> **Directive**:
What follows is a set of records. Copy them exactly and leave out the images.

[Page images and extracted text]
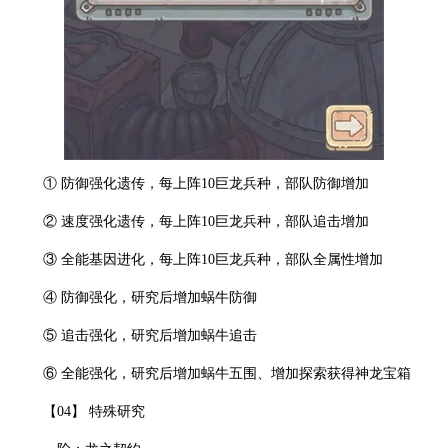
① 防御强化遗传，每上阵10巨龙兵种，部队防御增加
② 速度强化遗传，每上阵10巨龙兵种，部队追击增加
③ 全能基因进化，每上阵10巨龙兵种，部队全属性增加
④ 防御强化，研究后增加蜗牛防御
⑤ 追击强化，研究后增加蜗牛追击
⑥ 全能强化，研究后增加蜗牛五围、增加探索获得神龙宝箱
【04】 特殊研究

> **Exercise answer**:
① 防御强化遗传，每上阵10巨龙兵种，部队防御增加
② 速度强化遗传，每上阵10巨龙兵种，部队追击增加
③ 全能基因进化，每上阵10巨龙兵种，部队全属性增加
④ 防御强化，研究后增加蜗牛防御
⑤ 追击强化，研究后增加蜗牛追击
⑥ 全能强化，研究后增加蜗牛五围、增加探索获得神龙宝箱
【04】 特殊研究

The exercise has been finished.